Credit: Simon Bradbrook/Springer Nature Limited

Lead author Marco Gerlinger explains: “published studies of acquired cetuximab resistance mainly involved patients with very good or long initial responses, which we don’t often see in the clinic.” Therefore: “we set up a prospective trial to investigate resistance. We were hoping that studying the molecular changes that occur when cells develop cetuximab resistance would reveal opportunities to target resistant tumours”. Biopsy samples were obtained from 35 patients prior to treatment with cetuximab, with matched samples and following disease progression from 24.

Biallelic NF1 mutations and non-canonical RAS and RAF mutations were associated with primary resistance and their functional role in resistance was confirmed in vitro. At least one probable resistance mutation was detected in pretreatment biopsy samples from 16 of 20 patients with disease progression on or prior to the first follow-up CT scan (~12 weeks after commencing therapy). Conversely, genomic alterations associated with resistance could only be detected in biopsy samples from 5 of 14 patients upon disease progression following an initial response. Deep sequencing of selected driver mutational hotspots and analysis of ctDNA revealed that genetic drivers of acquired resistance were often subclonal and that resistance remained unexplained in a large fraction of the cancer cell population.
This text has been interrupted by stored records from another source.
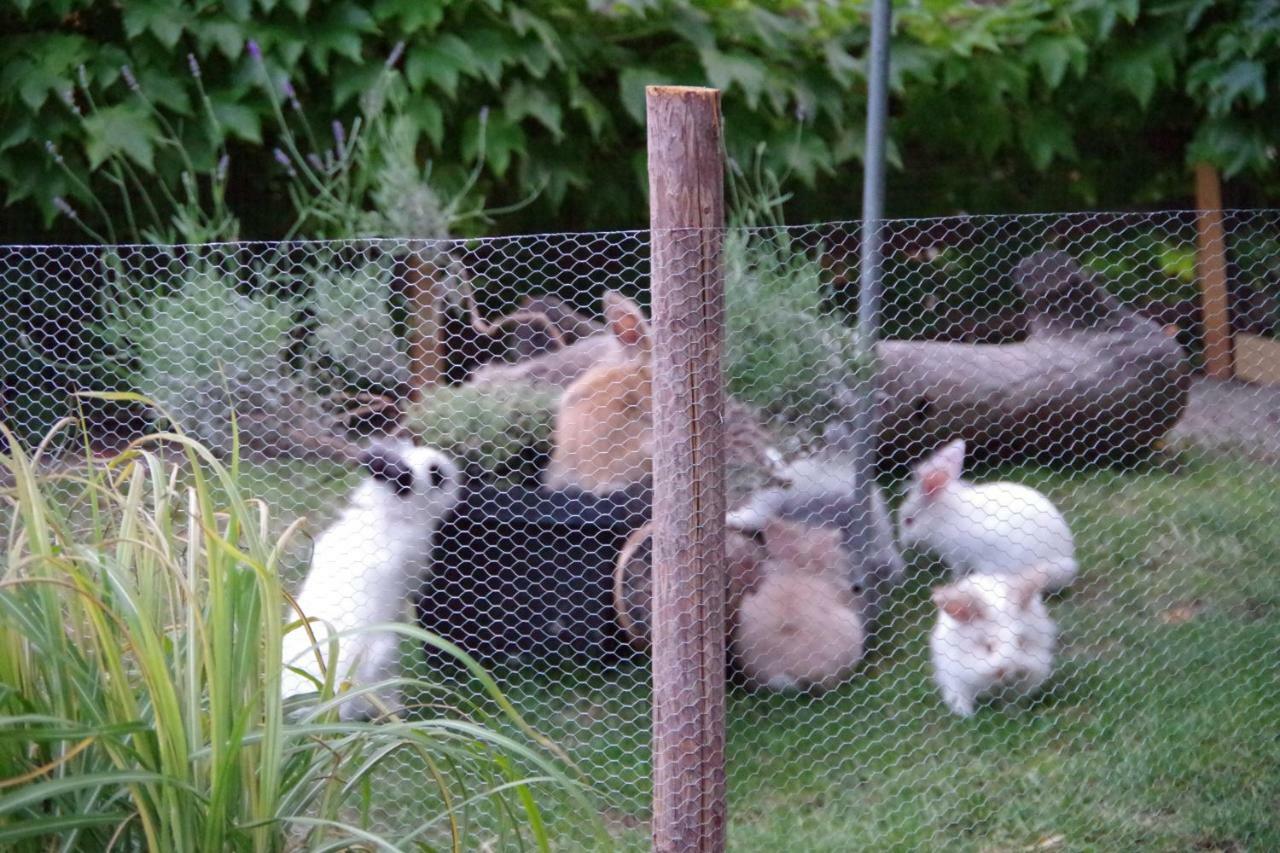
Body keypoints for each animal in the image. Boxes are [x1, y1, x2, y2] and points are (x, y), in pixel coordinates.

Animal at [901, 438, 1080, 591]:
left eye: (909, 521)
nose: (903, 543)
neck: (940, 518)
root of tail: (1066, 565)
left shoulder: (956, 556)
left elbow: (957, 571)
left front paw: (951, 581)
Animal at [926, 568, 1054, 712]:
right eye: (988, 647)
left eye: (1020, 642)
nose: (1008, 673)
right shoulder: (955, 676)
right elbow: (961, 696)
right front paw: (964, 713)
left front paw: (1012, 711)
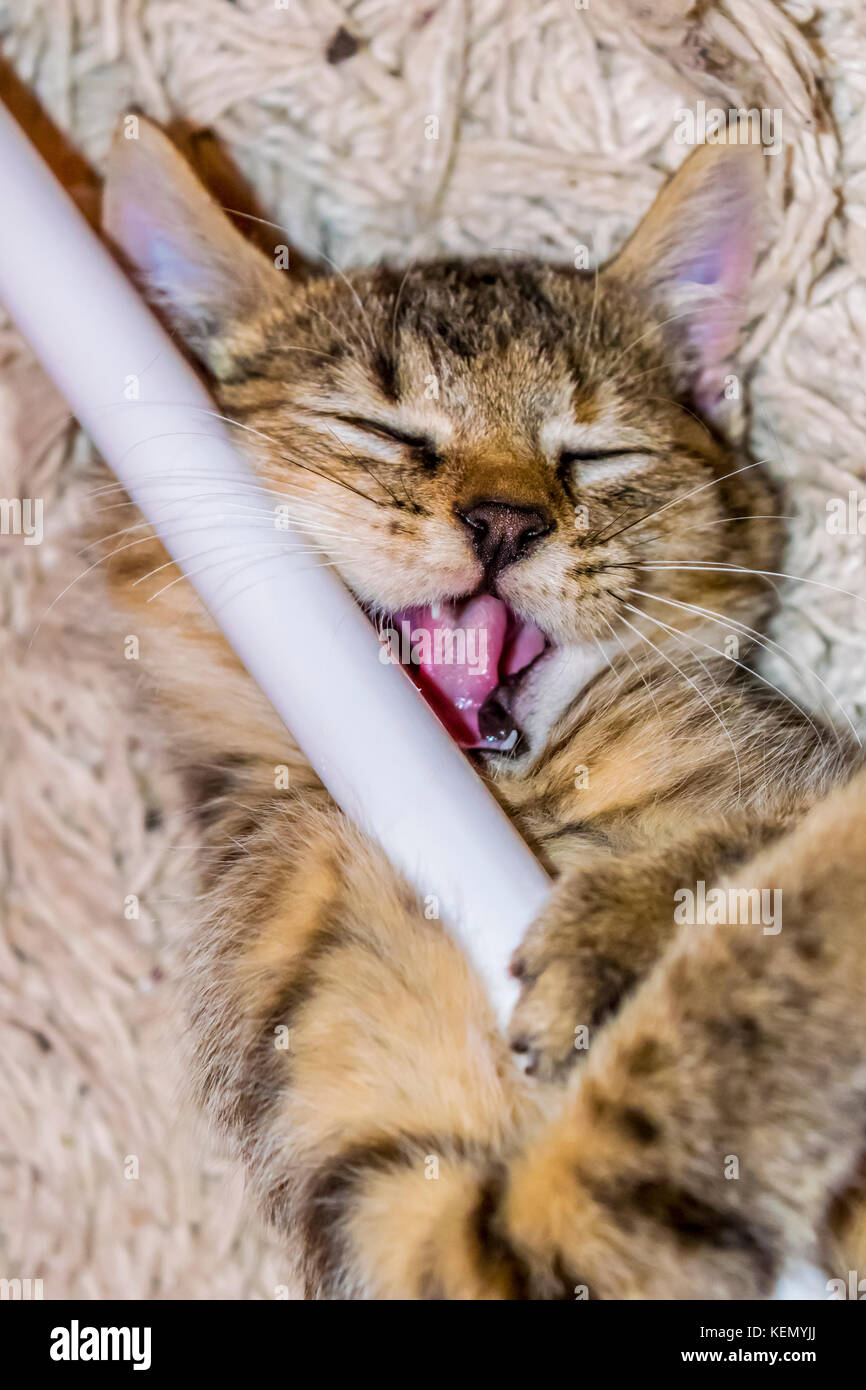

Investigations of the transcriptomic features of tumours that acquired resistance to cetuximab without resistance mutations revealed a phenotypic switch from consensus molecular subtype 2 (CMS2) to CMS4 in 5 of 7 samples, an effect that was not observed in any of 6 patients with early disease progression. Transition to the CMS4 subtype was associated with increased release of mitogenic growth factors and a greater abundance of cancer-associated fibroblasts in biopsy samples. No underlying genetic alterations associated with phenotype switching were detected.

Analysis of immune cell infiltrates revealed increases in several immune cell types, including TH1 cells and CD8+ T cells, primarily in the centre of the tumour. No changes in neoantigen or mutational burden were observed. These changes were accompanied by increased expression of immune-checkpoint proteins, including LAG3, PD-L1, TIM3 and GITR.

Gerlinger summarizes: “Cetuximab resistance occurs not only through Darwinian acquisition of RASRAF pathway mutations, but also via microenvironmental plasticity, which seems to be an equally powerful driver.” Notably, “the strong effect of cetuximab on the immune landscape shows that systemic therapies can change immune infiltrates quite dramatically and we hope we can leverage this to develop better immunotherapies”.